-----Original Message-----
From: Jerry Katsell
[mailto:jerry3@adelphia.net]
Sent: Sunday, July
02, 2006 8:50 PM
To: 'NABOKV-L@LISTSERV.UCSB.EDU'
Subject: Speaking of Ties and
"Os" and Bows
Dear List, Dmitri and Bill Delaney,
Sorry if I’ve been misleading or unclear. Nabokov, of course, was not known as a wearer of bow ties. I’ve never ever seen a picture of him wearing one, at Cornell or elsewhere.
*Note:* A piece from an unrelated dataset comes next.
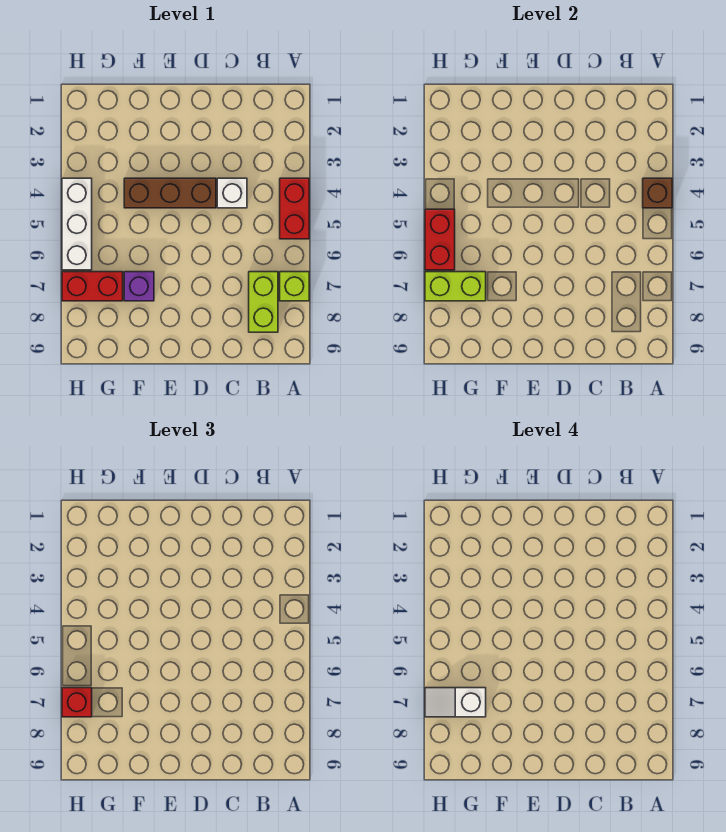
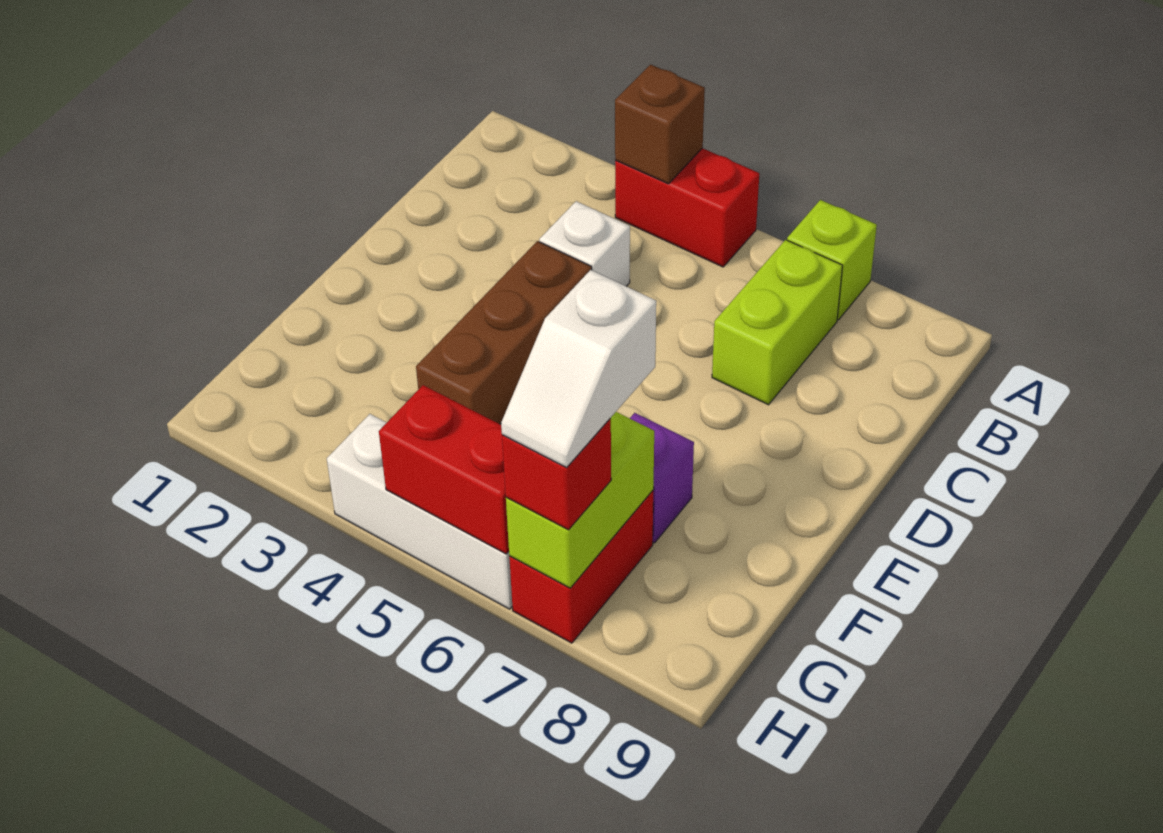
lime 1x2 brick [249,272,278,332] -> lime 1x2 brick turned to [712,240,843,405]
I made up the sentence: “Nabokov, wearing his signature butterfly blue bow tie, spoke off the cuff about the difficulties of pronouncing his family name.” My purpose was to illustrate the near twinning of the last two syllables of the surname, Nabokov, and “spoke off”. Also, I tried to hide, apparently all too well because I was obscure, the name Nabokov in “…his signature butterfly blue bow tie, spoke off…” [signature… bow… spoke off] I thought I was giving a hint with “signature,” in the word’s other meaning of one’s signed name. As to “blue bow tie,” I was thinking of the enlightening book Nabokov’s Blues by Kurt Johnson and Steve Coates, as well as the strikingly beautiful picture of a male Karner Blue butterfly (aka Lycaeides samuelis Nabokov) in the book Nabokov at Cornell.
Once again, I apologize for any confusion. My intent was to come up with near equivalents in English that would aid an English speaker with no Russian to pronounce “Nabokov” as closely as possible to the way the surname should be pronounced.